Where in the data below does the word "cell" appear? Copy each line that holds it.

*** RECORDS ***

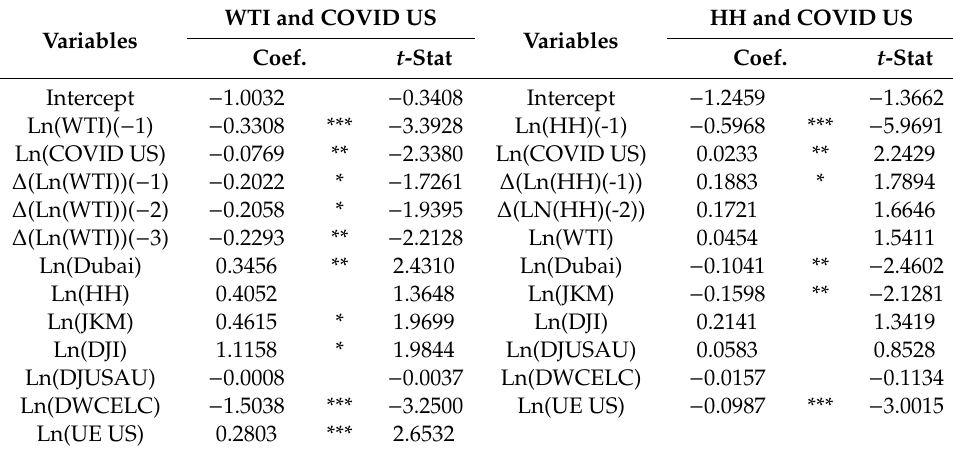
Table 8. Conditional error correction ARDL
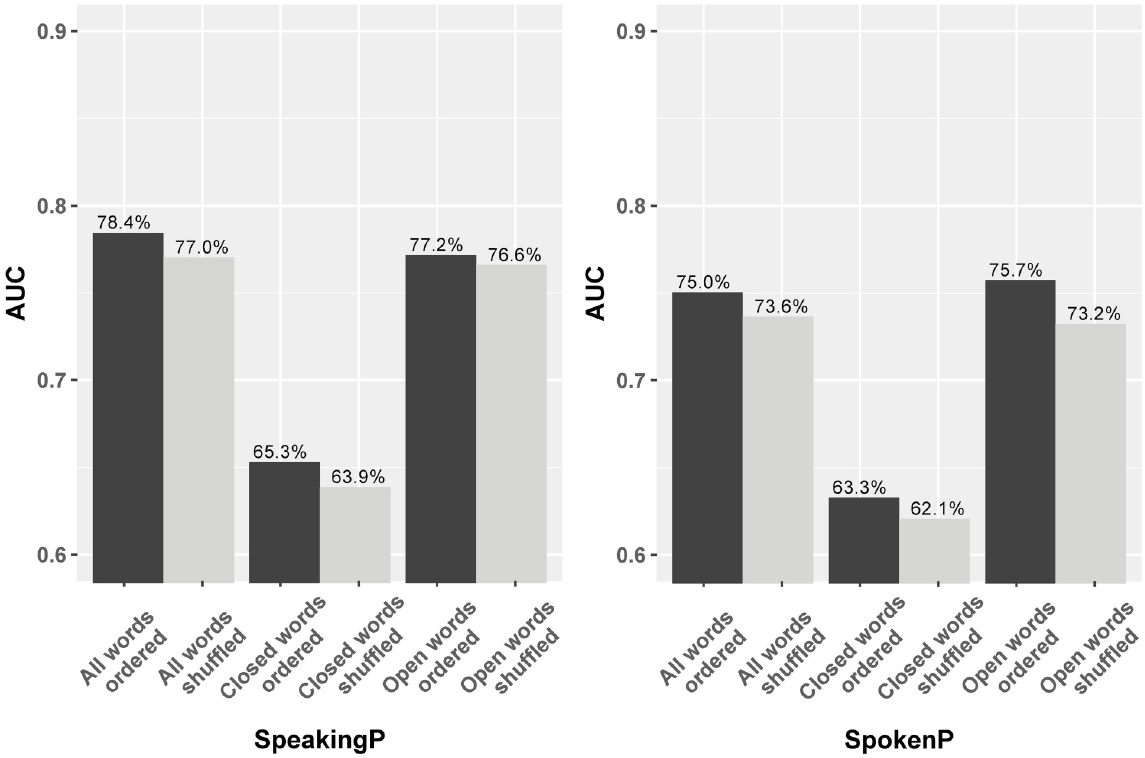
Fig 5. Barplot of AUC comparison for word categories and word ordering in the committer-only dataset.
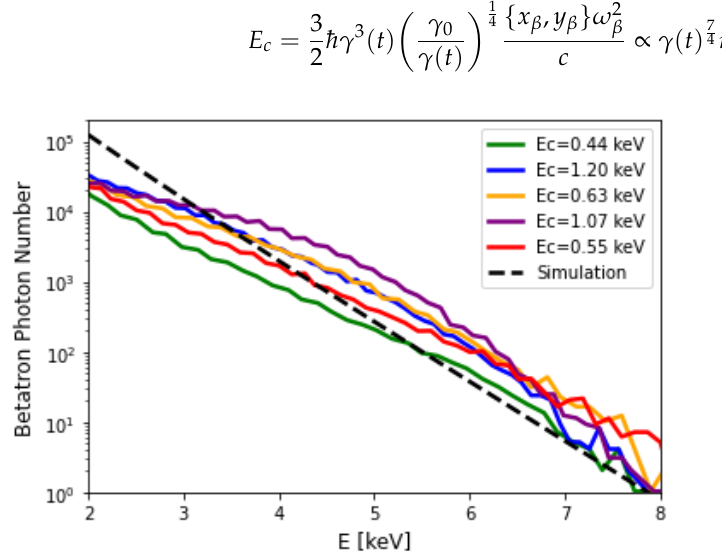
Figure 8. Measurements of betatron radiation spectra. For “Betatron Photon Number”, ∼ ( dN / d ω ) × ∆ ω with ∆ ω = 0.13 keV , which the resolution of the diagnostic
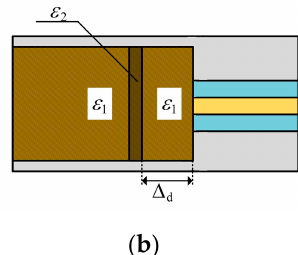
Figure 22. The simulation model for verification the effect of complex permittivity changes in different regions on the reflection coefficient: ( a ), with the isolation layer; ( b ), without the isolation layer.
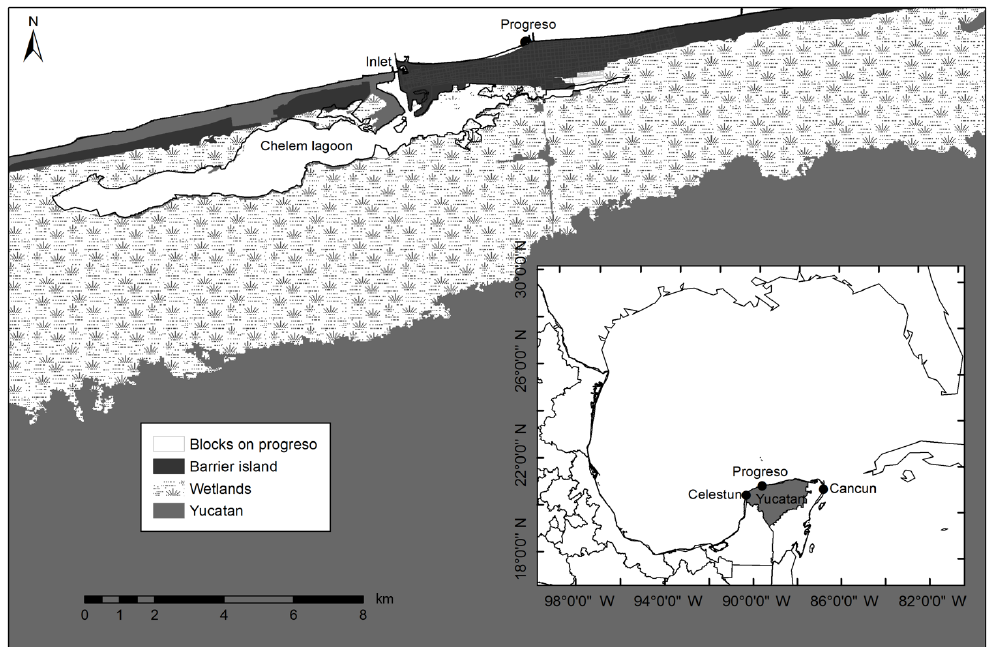
Figure 1. Location map indicating the study zone and the town of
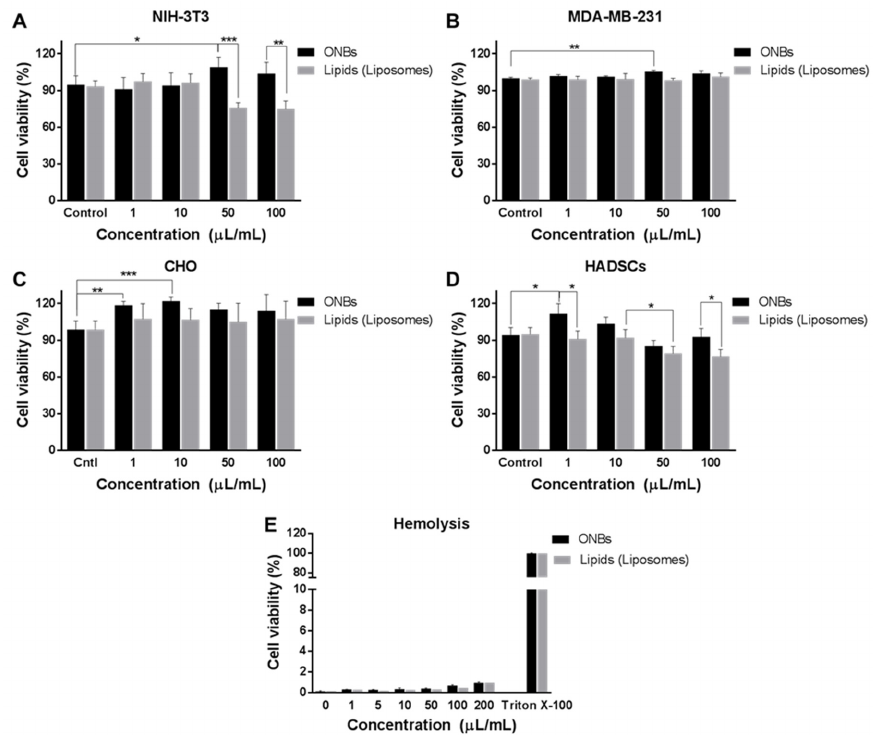
Figure 3. Cell viability test for ONBs determined through CCK-8. Cell viability of various concentrations of ONBs and lipids in NIH-3T3 ( A ) in MDA-MB-231 ( B ), in CHO ( C ) and in HADSCs ( D ) cell lines. ( E ) Hemolysis experiment for ONBs and lipids. Here, *, **, and *** highlight p-values of less than 0.05, 0.01, and 0.001, respectively.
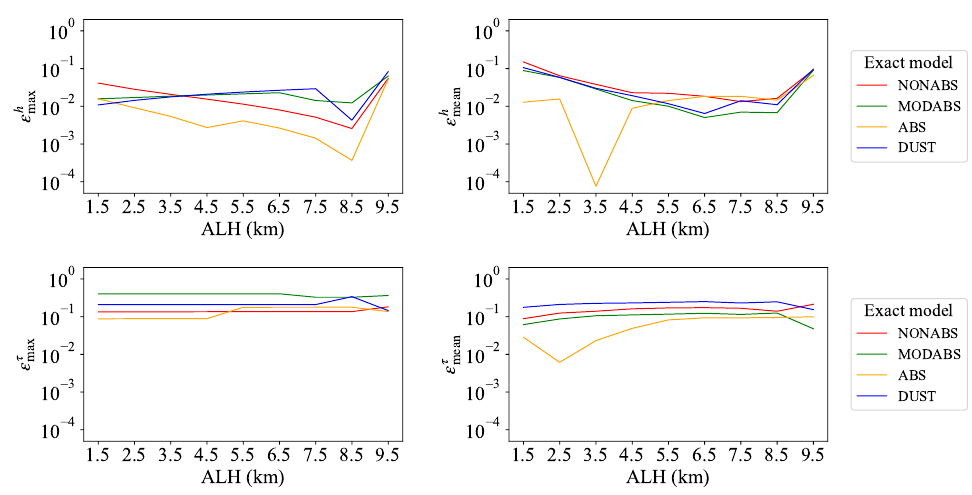
Figure 4. Relative errors ε τ , h mean,max ( τ e = 0.5, h e ) for the aerosol models from Set 2.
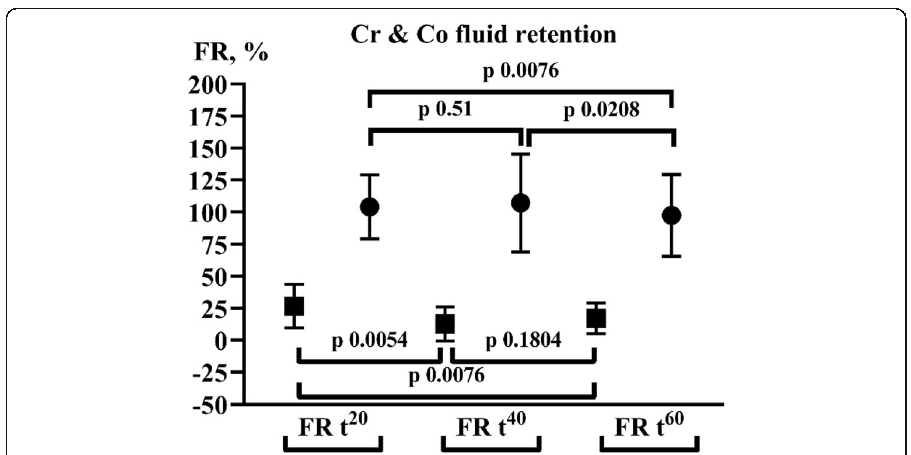
Fig. 3 Fluid retention after one, two and three 20 min periods in the crystalloid (Cr, full square) and colloid (Co, full circle)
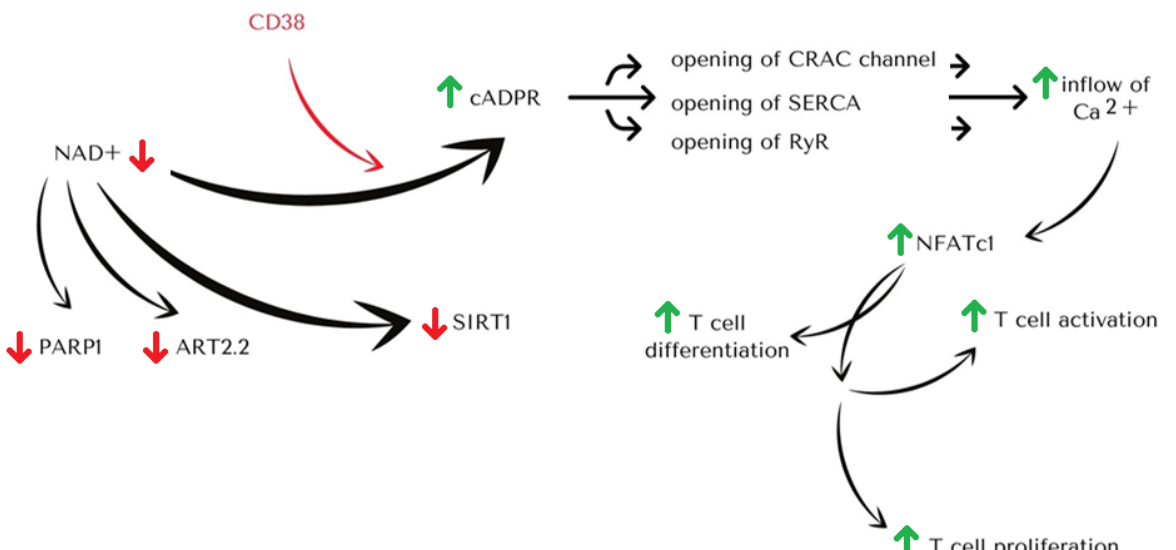
Figure 1. Schematic representation of the role of CD38 in NAD+ metabolism. CD38 depletes NAD+ cellular level, generating cyclic ADP-ribose (cADPR). The process leads to the inflow of Ca 2+ stimulates T cell activation and proliferation. Depletion of NAD+ level affects the activity of Sirt1, ART2.2, and PARP1, which are NAD+ consuming enzymes that play significant roles in T cell fate determination.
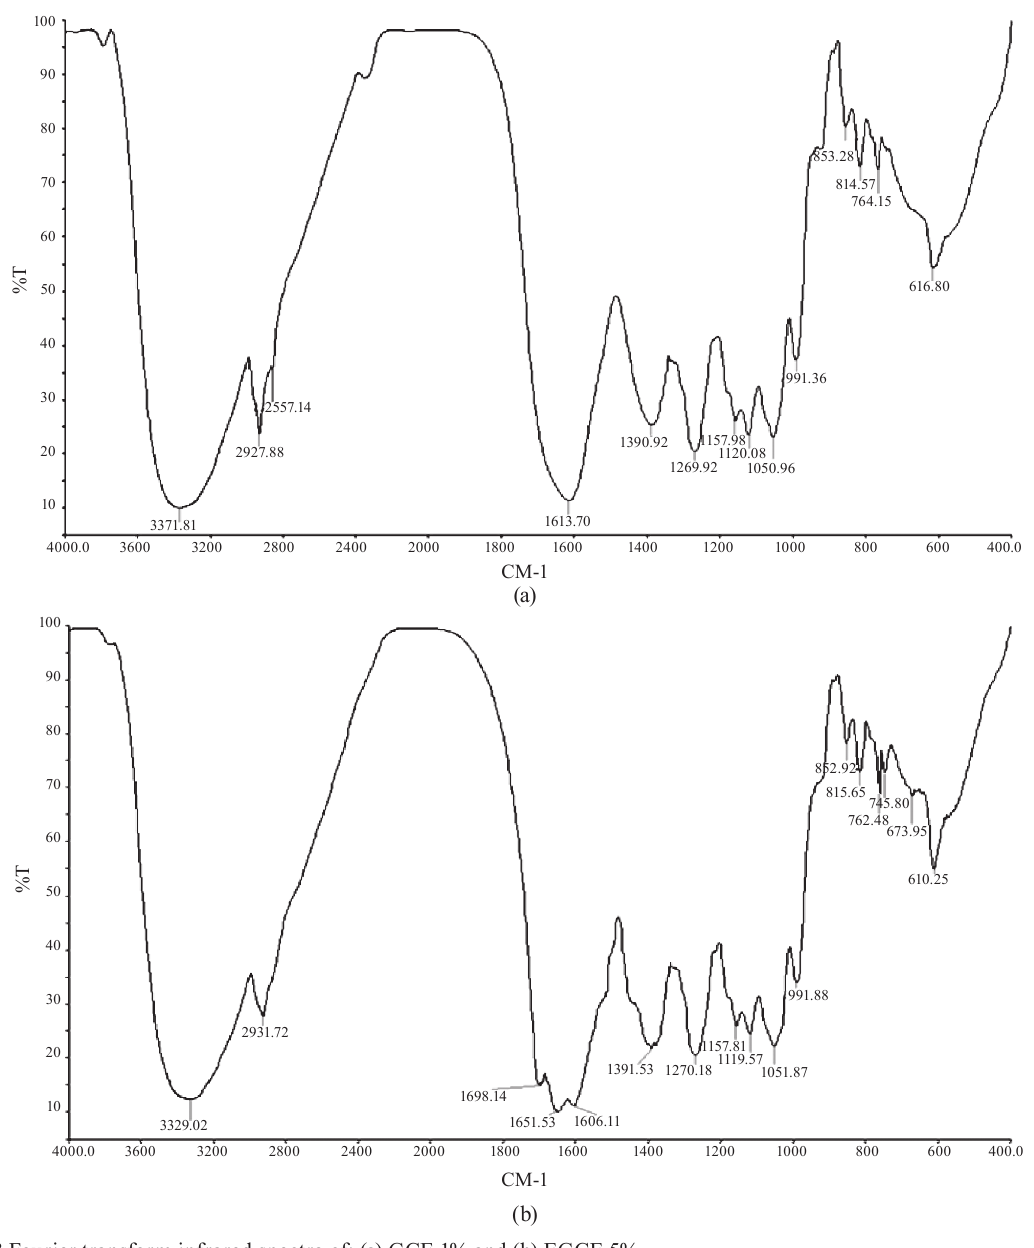
Figure 3 Fourier transform infrared spectra of: (a) GCE 1% and (b) EGCE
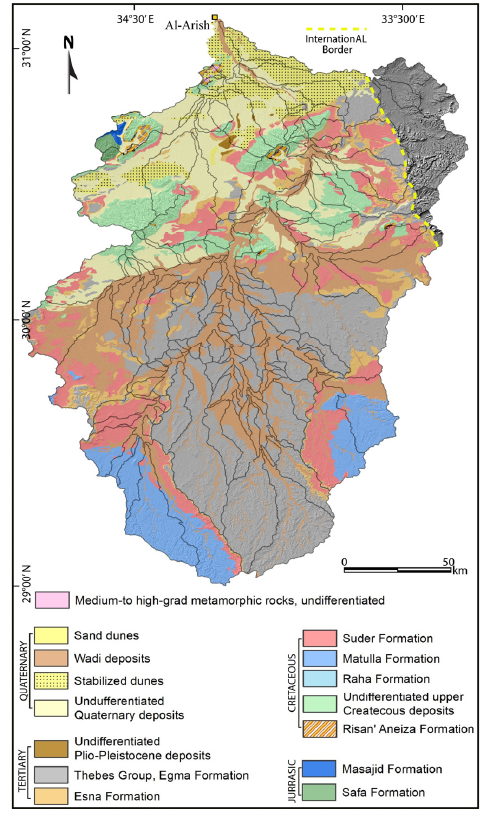
Figure 2. Detailed lithological map of the study area overlain by classified catchments/sub- catchments, modified after Reference in [18].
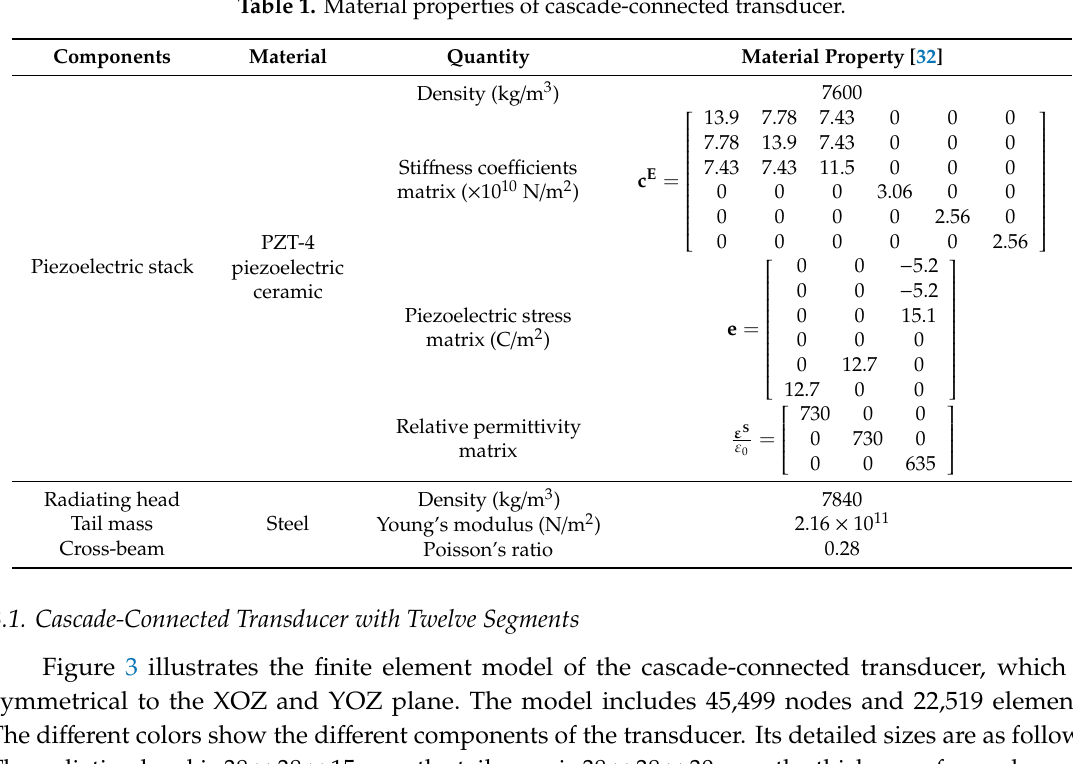
Figure 4. Vector illustration of vibration at 957.5 Hz (cascade-connected transducer with twelve segments).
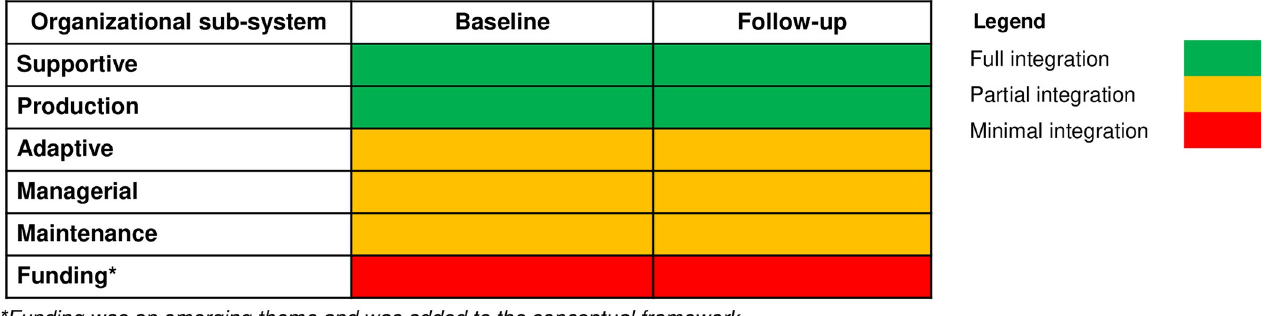
Fig 3. Extent of aPS integration across organizational subsystems.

*** End of RECORDS ***

* RESPONSE TO THIS TASK:
Figure 3. Cell viability test for ONBs determined through CCK-8. Cell viability of various concentrations of ONBs and lipids in NIH-3T3 ( A ) in MDA-MB-231 ( B ), in CHO ( C ) and in HADSCs ( D ) cell lines. ( E ) Hemolysis experiment for ONBs and lipids. Here, *, **, and *** highlight p-values of less than 0.05, 0.01, and 0.001, respectively.
Figure 1. Schematic representation of the role of CD38 in NAD+ metabolism. CD38 depletes NAD+ cellular level, generating cyclic ADP-ribose (cADPR). The process leads to the inflow of Ca 2+ stimulates T cell activation and proliferation. Depletion of NAD+ level affects the activity of Sirt1, ART2.2, and PARP1, which are NAD+ consuming enzymes that play significant roles in T cell fate determination.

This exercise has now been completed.